------ SELECTED EXCERPT

Bayview Financial LP, the Florida-based firm that spearheaded the development of downtown Boston’s first office/condo project in decades, has sold the building, which is located at 185 Devonshire St., at a $4.5 million loss.
Bayview scooped up 185 Devonshire out of foreclosure in December 2005 for $13.8 million. At the time, the purchase was a bargain – the 11-story, 79,000-square-foot property had last been sold in 2001, for $18.75 million.
The building was less than half occupied, and Bayview set about sinking another $3 million into a renovation and office condo conversion project. That endeavor initially met with success – within months of the renovations’ completion, Bayview had sold eight office condo units for a total of more than $7 million.
However, the Florida firm hasn’t moved a single unit since December 2007. It recently cut its losses, unloading the remaining 25 unsold office units to local developer Michael Rauseo for a total of $5.1 million.

------------
------ DATA TO USE

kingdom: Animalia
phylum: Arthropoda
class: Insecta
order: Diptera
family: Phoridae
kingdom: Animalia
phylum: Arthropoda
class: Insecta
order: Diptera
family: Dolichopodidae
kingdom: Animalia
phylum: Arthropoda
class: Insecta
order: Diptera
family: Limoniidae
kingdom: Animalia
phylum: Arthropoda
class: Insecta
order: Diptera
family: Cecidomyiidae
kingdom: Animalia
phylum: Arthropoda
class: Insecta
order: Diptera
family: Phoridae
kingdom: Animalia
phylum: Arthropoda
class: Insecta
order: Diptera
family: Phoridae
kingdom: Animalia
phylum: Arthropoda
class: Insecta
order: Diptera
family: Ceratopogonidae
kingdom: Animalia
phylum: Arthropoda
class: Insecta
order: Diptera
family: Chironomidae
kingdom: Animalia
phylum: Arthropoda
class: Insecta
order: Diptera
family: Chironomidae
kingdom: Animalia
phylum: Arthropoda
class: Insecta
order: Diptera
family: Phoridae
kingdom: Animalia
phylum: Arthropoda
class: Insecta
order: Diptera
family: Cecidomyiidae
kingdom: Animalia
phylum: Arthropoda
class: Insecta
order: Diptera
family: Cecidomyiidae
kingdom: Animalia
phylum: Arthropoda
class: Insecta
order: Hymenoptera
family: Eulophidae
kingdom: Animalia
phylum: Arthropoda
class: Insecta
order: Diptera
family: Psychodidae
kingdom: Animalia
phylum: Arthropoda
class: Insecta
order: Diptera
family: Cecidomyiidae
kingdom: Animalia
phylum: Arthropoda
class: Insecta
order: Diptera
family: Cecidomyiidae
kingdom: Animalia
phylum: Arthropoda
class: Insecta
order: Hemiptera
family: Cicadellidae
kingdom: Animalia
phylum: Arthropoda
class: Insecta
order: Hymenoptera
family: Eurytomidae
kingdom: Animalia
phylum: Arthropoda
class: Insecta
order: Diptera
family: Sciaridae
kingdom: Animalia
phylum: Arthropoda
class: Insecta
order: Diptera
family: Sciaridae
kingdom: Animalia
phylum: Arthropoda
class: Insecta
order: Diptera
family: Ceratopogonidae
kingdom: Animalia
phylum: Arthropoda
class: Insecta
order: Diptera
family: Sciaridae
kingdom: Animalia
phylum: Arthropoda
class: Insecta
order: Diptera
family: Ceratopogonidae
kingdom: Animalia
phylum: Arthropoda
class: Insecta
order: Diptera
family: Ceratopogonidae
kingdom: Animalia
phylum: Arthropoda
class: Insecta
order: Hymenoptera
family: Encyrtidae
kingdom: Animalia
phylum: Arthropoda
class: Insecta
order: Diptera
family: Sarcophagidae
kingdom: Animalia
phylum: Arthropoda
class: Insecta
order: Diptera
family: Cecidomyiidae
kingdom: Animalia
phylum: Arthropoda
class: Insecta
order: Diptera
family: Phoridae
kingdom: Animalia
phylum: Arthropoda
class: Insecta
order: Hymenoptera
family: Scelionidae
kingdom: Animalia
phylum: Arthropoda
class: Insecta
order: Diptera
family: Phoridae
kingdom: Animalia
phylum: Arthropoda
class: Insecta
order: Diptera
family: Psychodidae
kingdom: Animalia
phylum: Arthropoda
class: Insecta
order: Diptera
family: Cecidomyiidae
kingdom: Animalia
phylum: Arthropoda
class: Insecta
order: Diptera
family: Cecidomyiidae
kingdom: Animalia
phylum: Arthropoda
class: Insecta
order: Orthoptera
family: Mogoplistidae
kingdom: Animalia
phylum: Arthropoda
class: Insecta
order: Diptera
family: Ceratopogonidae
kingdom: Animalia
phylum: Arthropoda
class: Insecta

------------

§ **WHAT TO WORK ON**
**A.** According to the article on 185 Devonshire St., how much did Bayview pay for the building when it bought it out of foreclosure?
**B.** Change "phylum" to "division" in the stretch of entries from "family: Scelionidae" through the end of the entries, keeping everything else the same. Return only those lines.
The entries are unrelated to the article about 185 Devonshire St.

§ **RESULTS BY TASK**
**A.** $13.8 million

**B.**
family: Scelionidae
kingdom: Animalia
division: Arthropoda
class: Insecta
order: Diptera
family: Phoridae
kingdom: Animalia
division: Arthropoda
class: Insecta
order: Diptera
family: Psychodidae
kingdom: Animalia
division: Arthropoda
class: Insecta
order: Diptera
family: Cecidomyiidae
kingdom: Animalia
division: Arthropoda
class: Insecta
order: Diptera
family: Cecidomyiidae
kingdom: Animalia
division: Arthropoda
class: Insecta
order: Orthoptera
family: Mogoplistidae
kingdom: Animalia
division: Arthropoda
class: Insecta
order: Diptera
family: Ceratopogonidae
kingdom: Animalia
division: Arthropoda
class: Insecta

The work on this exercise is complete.